The Commission heard evidence by Kerr Scott and Mayor Richard Collins that the Town has recently initiated a process to develop an official plan for the Town. As the plan develops, the Commission anticipates that Council will address the future of Kennedy Street and its role as a residential or commercial area. Area residents must be aware of the changing role of the lots fronting on Kennedy Street and that pressures associated with commercial development will continue. The reality is that with the increased development of commercial land, residents will continue to find their residential neighbourhood unstable until a comprehensive land use policy is adopted by the Town.

In the result, the Commission disallows the appeal.


IN THE MATTER of the Planning Act, R.S.P.E.I. 1988 Cap.

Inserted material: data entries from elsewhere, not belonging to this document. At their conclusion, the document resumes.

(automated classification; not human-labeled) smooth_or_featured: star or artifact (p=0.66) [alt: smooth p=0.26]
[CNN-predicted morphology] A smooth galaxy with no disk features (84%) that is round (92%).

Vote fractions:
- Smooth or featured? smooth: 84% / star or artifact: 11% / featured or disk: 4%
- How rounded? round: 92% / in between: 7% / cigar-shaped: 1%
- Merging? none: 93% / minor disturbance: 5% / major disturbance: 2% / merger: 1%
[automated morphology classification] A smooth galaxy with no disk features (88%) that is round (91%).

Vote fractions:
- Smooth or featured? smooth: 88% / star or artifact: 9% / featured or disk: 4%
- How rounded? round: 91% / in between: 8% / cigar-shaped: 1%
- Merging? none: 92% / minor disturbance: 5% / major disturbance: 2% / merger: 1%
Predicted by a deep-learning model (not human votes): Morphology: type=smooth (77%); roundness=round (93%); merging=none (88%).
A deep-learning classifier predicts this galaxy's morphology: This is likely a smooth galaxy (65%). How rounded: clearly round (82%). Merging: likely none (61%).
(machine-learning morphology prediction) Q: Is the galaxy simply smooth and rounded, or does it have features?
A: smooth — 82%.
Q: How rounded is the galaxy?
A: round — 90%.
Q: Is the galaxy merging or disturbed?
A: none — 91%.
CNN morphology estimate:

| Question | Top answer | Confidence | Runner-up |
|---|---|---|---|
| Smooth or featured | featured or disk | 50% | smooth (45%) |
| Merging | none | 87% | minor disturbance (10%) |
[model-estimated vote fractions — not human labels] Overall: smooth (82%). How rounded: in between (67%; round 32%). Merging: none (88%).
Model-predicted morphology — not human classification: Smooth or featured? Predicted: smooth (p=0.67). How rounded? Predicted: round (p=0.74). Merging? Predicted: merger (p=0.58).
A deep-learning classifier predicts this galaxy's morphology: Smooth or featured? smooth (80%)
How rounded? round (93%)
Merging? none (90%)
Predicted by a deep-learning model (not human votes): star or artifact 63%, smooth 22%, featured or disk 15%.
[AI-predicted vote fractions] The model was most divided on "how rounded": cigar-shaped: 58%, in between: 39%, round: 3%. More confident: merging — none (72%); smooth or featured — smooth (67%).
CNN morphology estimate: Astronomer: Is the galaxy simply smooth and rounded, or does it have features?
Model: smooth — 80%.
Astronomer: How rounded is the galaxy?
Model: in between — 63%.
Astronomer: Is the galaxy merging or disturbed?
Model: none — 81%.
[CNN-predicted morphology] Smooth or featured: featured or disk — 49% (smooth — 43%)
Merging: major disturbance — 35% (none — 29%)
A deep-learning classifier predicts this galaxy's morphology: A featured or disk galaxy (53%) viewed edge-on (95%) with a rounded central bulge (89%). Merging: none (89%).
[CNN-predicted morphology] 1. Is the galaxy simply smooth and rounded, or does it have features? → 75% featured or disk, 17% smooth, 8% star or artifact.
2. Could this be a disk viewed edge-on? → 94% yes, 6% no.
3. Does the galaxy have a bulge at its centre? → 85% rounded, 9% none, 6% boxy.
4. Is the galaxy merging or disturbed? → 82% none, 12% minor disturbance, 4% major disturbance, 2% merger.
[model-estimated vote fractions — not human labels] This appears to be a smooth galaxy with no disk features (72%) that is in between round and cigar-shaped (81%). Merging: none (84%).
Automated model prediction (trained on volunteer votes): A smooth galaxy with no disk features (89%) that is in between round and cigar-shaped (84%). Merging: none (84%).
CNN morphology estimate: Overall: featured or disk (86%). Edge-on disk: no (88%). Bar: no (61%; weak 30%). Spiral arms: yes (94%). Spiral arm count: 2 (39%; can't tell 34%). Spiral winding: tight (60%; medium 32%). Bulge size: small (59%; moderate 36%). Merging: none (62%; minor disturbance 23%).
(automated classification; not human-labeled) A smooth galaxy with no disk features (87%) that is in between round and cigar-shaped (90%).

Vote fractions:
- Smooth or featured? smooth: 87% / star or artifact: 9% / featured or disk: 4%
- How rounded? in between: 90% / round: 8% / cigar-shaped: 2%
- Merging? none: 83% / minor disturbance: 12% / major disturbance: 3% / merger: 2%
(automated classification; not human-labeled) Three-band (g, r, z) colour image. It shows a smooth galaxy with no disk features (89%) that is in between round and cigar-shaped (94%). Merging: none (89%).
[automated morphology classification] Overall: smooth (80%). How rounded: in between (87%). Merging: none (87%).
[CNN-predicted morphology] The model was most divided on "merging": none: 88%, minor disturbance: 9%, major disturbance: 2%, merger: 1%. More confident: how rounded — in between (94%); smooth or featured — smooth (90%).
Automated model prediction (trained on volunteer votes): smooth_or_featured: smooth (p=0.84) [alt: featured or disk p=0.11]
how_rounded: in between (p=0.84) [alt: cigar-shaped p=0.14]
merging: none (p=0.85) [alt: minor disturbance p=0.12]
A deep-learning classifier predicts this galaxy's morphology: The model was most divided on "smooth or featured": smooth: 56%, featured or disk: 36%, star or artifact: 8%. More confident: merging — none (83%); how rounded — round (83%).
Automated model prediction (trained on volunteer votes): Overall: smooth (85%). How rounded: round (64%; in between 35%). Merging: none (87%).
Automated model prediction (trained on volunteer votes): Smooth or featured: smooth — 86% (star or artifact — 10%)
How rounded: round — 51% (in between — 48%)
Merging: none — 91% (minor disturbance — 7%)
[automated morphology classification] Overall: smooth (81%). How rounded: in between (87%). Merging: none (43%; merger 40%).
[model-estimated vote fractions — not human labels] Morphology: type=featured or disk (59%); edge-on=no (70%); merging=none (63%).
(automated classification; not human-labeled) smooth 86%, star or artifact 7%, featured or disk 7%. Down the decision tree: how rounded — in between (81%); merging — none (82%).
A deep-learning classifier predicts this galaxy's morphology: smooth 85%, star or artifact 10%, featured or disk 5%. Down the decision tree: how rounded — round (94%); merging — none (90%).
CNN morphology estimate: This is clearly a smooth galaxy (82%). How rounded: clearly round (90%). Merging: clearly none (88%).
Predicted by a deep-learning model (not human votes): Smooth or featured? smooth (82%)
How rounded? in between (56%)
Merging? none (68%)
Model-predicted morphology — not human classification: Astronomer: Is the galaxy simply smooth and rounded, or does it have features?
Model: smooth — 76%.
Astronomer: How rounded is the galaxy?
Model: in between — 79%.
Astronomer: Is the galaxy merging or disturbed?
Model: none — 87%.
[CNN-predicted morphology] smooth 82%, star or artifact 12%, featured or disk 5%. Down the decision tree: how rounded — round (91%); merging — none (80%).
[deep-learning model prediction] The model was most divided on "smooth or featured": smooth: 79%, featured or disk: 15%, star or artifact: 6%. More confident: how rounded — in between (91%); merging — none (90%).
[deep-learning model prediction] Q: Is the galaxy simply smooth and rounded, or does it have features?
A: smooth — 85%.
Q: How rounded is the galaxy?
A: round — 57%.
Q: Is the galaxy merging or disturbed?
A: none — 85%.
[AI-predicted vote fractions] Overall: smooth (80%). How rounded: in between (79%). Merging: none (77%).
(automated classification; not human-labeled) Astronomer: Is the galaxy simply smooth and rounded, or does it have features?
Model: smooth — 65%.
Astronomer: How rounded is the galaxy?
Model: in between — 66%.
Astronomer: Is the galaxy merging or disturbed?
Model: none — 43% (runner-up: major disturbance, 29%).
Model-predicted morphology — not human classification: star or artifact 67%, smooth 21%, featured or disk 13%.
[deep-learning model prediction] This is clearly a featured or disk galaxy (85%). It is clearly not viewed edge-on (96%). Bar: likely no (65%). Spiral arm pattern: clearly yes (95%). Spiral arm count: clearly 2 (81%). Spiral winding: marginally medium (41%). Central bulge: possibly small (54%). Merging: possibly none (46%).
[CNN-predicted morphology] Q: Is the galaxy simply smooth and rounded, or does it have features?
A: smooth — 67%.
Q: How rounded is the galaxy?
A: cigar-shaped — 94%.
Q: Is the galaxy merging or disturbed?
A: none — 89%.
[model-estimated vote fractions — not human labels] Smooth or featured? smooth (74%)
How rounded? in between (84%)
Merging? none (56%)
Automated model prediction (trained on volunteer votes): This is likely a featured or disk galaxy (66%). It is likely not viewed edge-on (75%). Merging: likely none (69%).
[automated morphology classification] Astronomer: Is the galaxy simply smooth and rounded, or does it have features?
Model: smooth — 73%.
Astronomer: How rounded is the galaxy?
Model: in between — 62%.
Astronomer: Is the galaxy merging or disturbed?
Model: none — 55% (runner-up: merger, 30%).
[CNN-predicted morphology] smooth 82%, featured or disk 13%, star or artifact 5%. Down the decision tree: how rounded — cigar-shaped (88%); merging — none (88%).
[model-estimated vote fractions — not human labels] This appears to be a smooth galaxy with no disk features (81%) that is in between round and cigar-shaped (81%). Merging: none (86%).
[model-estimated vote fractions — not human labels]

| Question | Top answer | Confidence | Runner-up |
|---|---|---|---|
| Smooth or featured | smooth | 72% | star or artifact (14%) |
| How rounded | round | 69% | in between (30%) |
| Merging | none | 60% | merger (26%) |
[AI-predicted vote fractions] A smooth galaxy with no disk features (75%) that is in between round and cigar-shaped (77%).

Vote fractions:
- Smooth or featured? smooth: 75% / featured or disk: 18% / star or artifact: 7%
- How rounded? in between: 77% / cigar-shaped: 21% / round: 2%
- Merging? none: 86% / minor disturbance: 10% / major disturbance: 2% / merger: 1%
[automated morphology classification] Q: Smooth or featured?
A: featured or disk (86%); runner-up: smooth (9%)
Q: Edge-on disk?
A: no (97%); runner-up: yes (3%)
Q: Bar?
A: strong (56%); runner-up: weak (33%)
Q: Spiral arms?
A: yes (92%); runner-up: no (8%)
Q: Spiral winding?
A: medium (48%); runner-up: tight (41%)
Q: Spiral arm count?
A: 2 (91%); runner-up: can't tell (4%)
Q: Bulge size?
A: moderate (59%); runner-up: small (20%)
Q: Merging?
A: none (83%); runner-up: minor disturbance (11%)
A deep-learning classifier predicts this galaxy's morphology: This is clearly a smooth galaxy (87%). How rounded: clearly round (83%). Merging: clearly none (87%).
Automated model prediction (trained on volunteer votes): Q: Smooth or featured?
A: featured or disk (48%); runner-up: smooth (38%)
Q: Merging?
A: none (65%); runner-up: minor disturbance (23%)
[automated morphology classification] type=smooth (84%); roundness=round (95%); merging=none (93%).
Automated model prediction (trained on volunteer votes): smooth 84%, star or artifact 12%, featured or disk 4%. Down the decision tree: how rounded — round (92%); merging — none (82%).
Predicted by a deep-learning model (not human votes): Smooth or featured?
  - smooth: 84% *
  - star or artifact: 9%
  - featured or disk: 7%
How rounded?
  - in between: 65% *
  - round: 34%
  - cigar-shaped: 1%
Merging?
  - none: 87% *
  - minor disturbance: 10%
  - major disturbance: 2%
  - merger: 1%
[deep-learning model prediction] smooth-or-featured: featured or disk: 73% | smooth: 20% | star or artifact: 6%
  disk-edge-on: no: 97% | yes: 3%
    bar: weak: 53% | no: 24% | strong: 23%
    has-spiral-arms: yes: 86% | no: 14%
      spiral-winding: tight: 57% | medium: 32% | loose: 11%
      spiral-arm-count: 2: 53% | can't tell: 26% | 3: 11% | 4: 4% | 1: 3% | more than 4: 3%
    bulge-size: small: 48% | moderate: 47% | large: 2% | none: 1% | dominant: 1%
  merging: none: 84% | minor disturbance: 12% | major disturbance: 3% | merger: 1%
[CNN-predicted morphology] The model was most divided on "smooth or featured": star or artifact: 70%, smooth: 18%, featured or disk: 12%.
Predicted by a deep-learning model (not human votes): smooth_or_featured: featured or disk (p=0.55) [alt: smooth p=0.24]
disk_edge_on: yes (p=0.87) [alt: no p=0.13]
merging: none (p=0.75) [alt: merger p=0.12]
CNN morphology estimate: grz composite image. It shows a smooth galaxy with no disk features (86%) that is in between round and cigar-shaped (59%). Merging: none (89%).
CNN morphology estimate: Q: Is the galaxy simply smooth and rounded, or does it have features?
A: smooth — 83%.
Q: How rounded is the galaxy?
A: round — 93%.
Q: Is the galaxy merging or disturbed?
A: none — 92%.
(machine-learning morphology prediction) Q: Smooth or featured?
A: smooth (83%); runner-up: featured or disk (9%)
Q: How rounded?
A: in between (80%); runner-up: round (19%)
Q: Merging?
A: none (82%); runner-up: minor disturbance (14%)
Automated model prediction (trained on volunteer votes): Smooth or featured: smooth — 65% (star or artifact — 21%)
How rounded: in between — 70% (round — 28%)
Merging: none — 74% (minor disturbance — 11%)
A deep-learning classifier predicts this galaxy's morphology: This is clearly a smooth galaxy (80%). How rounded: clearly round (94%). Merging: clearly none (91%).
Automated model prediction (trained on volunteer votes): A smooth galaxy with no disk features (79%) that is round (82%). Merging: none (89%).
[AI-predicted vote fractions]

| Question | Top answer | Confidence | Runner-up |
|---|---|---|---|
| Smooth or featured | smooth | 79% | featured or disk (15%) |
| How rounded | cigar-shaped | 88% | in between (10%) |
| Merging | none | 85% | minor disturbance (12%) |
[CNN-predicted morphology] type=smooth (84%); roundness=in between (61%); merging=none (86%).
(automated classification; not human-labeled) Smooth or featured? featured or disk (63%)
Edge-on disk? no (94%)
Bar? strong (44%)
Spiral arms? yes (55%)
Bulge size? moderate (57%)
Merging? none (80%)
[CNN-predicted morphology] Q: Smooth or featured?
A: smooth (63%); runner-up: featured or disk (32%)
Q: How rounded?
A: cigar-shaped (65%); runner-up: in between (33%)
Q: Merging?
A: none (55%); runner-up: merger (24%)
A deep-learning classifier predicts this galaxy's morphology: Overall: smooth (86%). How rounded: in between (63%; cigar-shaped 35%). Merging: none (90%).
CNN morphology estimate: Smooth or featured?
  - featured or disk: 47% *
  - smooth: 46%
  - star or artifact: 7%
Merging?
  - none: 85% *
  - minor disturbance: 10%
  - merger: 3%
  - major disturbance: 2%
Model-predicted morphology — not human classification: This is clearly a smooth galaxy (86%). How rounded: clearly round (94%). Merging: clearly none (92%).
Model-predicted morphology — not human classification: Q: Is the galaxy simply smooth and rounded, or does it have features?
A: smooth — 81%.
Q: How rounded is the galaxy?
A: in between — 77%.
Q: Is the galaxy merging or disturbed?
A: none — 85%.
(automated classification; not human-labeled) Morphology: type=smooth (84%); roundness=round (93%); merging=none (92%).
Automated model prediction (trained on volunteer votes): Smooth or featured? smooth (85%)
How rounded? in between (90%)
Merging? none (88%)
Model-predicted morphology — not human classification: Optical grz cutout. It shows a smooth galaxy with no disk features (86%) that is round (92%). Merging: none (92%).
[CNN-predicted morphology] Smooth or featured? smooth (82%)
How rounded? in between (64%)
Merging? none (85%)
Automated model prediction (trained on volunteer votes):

P-8;

and

IN THE MATTER of an appeal to The Island Regulatory and Appeals Commission (the Commission), under Section 28 of the Planning Act, by David S. Peardon on behalf of certain residents and landowners (the Appellants) of Montague, against a decision of the Montague Town Council to rezone from Residential (R1) to Commercial (C1), 212 Kennedy Street (Provincial Property Number 197954) located in Montague, P.E.I. 

Order

WHEREAS David S. Peardon on behalf of certain residents and landowners (the Appellants) appealed to The Island Regulatory and Appeals Commission (the Commission), in written notice dated March 9, 1994, against a decision of the Montague Town Council;

AND WHEREAS the Commission heard the appeal at a public hearing conducted in Montague, P.E.I., on Wednesday, April 20, 1994, after due public notice;

AND WHEREAS the Commission has made a decision in accordance with the stated reasons;

NOW THEREFORE, pursuant to the Planning Act;

IT IS ORDERED THAT the appeal is hereby denied.

DATED at Charlottetown, Prince Edward Island this 13th day of June, 1994.

BY THE COMMISSION:

John L. Blakney, Vice-Chair

Myrtle Jenkins-Smith, Commissioner

James Nicholson, Commissioner


1    Island Regulatory and Appeals Commission Order LA93-10, September 15, 1993.

2    Rogers, Canadian Law of Planning and Zoning, 1993, p.210.3. 3    Ibid., p.210.4.